By recognizing this change in modern law enforcement, Chief Ryan was able to institute practices that moved Woodbury forward. Chief Ryan decided to be proactive, starting with the community. He established police liaisons for the LGBTQ community, created the Autism/Developmental Disability Registry, an Addictions Resource Table, and an extraordinary chaplain program. He made closer relationships with the President of the NAACP, pastors, and reverends to stress a consistent channel of communication from the police department to the community. Chief Ryan then turned his attention to his officers ensuring the best possible training for them. “Our officers are trained on more compassion…if someone wants help we can have them in a program.” From there, Chief Ryan’s officers were able to take a more educational focus resulting in 35% of his department having a master’s degree. With understanding, integrity, and transparency, the Woodbury Police Department has been able to move the entire town forward directly through Chief Ryan’s leadership.
The strides that Chief Ryan made and the impact that has been felt by the Woodbury community did not go unnoticed. A close relationship with renowned law enforcement author Dr. Kevin Gilmartin, resulted in Gilmartin nominating Chief Ryan for the 2018 IACP “40 Under 40.” Chief Ryan received this award at the IACP Conference in Orlando, Florida. He was among international chiefs of police from Taiwan, Saudi Arabia, and other nations as well as other chiefs of police in the United States. Chief Ryan was in awe of the ceremony, “[The fact that] some guy from South Jersey would get to be recognized with people throughout the world was amazing.”

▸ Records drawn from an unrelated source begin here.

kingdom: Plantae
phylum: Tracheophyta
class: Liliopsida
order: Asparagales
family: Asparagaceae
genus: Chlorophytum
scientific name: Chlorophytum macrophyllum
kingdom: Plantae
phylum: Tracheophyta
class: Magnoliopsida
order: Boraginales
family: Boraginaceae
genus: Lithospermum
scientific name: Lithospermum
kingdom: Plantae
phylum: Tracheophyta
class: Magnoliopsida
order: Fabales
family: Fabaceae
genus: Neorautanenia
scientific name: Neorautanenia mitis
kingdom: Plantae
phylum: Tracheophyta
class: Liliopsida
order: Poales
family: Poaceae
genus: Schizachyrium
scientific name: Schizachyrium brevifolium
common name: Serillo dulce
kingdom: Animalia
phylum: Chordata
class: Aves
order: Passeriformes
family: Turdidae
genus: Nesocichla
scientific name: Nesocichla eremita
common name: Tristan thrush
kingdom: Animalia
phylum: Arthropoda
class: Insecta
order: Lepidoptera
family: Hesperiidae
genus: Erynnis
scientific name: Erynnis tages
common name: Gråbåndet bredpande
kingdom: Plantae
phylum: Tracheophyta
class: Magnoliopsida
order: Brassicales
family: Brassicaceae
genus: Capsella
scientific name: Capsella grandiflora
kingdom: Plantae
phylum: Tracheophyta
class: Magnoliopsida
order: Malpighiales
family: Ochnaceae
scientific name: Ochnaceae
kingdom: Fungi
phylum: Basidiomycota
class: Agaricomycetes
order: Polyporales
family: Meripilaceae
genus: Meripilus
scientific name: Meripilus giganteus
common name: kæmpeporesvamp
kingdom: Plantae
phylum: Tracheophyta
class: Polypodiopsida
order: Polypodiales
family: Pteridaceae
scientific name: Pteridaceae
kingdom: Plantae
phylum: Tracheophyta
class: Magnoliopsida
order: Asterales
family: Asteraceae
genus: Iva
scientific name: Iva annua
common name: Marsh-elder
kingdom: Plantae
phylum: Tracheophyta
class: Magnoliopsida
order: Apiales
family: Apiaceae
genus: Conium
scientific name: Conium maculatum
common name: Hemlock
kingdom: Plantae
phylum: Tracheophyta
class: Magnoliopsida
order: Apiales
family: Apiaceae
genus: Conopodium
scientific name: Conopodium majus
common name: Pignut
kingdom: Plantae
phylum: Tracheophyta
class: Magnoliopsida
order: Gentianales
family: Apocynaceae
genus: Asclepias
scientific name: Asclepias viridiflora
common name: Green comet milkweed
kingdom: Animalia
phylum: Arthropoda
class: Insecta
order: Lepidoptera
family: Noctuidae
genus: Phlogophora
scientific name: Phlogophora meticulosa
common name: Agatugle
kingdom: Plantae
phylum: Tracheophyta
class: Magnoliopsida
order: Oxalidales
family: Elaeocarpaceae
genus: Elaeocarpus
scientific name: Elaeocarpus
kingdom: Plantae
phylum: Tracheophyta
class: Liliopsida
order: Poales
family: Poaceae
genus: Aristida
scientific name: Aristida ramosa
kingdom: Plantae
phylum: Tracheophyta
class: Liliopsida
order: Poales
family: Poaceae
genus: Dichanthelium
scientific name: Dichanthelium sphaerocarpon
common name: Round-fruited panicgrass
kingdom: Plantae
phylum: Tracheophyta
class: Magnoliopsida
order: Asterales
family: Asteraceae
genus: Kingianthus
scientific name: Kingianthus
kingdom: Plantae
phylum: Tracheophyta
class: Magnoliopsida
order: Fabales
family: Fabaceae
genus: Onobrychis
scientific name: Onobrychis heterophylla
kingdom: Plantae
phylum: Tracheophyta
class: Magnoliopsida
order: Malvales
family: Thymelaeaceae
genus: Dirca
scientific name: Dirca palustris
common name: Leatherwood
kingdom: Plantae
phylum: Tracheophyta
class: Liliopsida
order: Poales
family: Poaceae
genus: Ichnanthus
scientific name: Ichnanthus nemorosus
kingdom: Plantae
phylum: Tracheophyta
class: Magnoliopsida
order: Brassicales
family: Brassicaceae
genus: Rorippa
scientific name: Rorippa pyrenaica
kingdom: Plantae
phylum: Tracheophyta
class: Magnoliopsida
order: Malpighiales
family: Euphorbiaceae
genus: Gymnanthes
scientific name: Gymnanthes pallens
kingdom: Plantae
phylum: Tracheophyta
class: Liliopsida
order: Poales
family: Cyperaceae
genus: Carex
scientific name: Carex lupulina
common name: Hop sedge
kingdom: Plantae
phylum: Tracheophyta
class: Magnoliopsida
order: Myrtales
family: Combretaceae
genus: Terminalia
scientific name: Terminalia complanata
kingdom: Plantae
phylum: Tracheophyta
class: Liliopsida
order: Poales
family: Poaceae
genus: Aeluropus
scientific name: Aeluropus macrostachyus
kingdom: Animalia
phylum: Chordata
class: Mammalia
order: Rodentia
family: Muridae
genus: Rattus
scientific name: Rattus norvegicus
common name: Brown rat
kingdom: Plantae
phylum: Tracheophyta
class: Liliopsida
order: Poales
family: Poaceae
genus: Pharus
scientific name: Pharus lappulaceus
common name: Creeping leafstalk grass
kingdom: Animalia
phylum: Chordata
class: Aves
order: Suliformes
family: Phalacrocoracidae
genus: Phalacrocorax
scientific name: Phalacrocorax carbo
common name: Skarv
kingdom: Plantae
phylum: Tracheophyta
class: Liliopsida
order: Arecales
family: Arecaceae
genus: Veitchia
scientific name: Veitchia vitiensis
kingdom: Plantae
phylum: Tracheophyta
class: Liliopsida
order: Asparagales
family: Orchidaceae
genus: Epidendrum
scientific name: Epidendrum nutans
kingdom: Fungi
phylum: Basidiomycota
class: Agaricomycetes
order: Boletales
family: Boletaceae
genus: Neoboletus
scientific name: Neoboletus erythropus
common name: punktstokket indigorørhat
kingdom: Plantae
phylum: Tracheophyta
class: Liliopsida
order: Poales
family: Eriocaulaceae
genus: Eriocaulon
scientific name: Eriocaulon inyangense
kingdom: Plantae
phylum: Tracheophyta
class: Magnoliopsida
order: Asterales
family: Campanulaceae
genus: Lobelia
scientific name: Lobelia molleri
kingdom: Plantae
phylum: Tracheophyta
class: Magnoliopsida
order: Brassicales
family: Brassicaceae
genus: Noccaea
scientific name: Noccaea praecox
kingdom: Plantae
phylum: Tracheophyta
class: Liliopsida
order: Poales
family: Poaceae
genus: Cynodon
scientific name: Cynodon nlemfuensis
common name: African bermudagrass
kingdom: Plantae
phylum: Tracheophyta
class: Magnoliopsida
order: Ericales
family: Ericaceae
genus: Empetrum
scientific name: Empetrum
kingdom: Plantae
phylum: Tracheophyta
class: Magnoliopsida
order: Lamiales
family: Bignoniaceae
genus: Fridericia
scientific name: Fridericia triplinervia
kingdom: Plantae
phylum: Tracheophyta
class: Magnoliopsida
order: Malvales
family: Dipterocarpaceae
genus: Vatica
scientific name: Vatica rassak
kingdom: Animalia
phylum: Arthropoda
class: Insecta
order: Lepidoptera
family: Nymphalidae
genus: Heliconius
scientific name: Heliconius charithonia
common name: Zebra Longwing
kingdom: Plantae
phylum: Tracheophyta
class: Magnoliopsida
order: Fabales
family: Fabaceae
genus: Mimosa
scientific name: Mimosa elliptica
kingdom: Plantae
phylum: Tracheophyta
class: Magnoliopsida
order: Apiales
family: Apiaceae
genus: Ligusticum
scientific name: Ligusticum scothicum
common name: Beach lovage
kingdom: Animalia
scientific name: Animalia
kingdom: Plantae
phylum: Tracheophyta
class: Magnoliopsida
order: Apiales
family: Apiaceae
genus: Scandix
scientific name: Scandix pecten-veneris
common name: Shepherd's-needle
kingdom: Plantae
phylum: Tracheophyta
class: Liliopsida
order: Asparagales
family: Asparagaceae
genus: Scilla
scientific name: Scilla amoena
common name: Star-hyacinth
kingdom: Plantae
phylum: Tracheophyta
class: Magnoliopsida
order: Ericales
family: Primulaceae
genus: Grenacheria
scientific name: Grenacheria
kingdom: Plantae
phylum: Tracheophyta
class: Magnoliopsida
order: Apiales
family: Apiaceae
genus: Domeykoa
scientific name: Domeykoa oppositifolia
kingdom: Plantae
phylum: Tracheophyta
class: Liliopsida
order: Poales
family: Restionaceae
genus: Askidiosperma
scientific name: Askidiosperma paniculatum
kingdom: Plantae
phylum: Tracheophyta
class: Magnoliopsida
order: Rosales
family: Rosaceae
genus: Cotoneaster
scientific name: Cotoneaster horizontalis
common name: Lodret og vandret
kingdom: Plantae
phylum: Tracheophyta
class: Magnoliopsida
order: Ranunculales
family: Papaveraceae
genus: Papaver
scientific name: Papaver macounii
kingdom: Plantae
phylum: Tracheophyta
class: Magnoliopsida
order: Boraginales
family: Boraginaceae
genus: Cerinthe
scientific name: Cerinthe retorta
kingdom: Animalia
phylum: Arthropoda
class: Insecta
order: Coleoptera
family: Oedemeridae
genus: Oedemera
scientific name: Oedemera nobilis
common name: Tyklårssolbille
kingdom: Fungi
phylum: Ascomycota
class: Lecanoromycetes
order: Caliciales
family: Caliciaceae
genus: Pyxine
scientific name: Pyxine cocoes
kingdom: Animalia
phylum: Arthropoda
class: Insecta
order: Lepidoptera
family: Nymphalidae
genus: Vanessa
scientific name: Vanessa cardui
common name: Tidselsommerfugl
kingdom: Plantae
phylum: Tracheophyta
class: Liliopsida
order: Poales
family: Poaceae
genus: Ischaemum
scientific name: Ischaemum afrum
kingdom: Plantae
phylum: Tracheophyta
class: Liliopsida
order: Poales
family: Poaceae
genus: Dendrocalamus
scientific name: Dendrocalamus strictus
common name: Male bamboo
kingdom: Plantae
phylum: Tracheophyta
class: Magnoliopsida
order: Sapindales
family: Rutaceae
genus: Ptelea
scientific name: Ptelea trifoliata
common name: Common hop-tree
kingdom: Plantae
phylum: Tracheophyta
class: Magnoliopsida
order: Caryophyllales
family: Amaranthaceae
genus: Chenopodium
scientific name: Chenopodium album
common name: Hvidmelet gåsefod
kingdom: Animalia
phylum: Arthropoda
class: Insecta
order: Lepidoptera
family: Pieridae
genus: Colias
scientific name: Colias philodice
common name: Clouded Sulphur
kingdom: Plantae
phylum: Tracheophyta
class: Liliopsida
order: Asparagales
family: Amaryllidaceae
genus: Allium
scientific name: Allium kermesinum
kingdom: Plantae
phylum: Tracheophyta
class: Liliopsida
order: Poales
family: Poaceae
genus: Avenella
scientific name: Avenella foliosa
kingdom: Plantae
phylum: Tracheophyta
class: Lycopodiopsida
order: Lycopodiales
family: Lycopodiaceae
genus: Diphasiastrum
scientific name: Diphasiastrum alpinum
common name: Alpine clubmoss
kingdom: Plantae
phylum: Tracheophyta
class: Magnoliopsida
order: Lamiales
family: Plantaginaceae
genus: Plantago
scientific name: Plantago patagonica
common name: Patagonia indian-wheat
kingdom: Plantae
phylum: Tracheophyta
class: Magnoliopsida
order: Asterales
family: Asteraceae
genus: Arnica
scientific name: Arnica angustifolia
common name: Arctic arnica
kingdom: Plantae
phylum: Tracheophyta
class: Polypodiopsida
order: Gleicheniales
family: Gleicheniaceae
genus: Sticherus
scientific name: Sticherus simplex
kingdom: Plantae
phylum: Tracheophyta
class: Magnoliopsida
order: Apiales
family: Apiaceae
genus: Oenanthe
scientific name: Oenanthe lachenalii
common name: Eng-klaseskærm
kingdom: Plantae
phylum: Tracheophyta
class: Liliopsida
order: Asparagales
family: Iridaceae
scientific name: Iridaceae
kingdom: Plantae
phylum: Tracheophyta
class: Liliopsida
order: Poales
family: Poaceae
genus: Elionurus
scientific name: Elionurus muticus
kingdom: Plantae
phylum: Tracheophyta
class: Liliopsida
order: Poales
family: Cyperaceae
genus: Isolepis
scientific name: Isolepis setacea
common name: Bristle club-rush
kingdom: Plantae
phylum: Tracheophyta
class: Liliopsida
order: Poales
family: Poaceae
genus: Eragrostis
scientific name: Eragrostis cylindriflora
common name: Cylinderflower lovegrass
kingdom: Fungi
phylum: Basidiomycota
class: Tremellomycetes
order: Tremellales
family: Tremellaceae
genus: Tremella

Chief Ryan is going to continue to move his department forward. “When we work together as a team and respect the public, as much as each other, people will continue to notice that our department does things the right way for the right reasons.” His enduring work ethic, humility, and inspiration will move both the community and Woodbury City Police Department forward. These are all Lasallian values that Chief Thomas Ryan lets shine through in his career in law enforcement. “It all started at La Salle. I am very lucky.”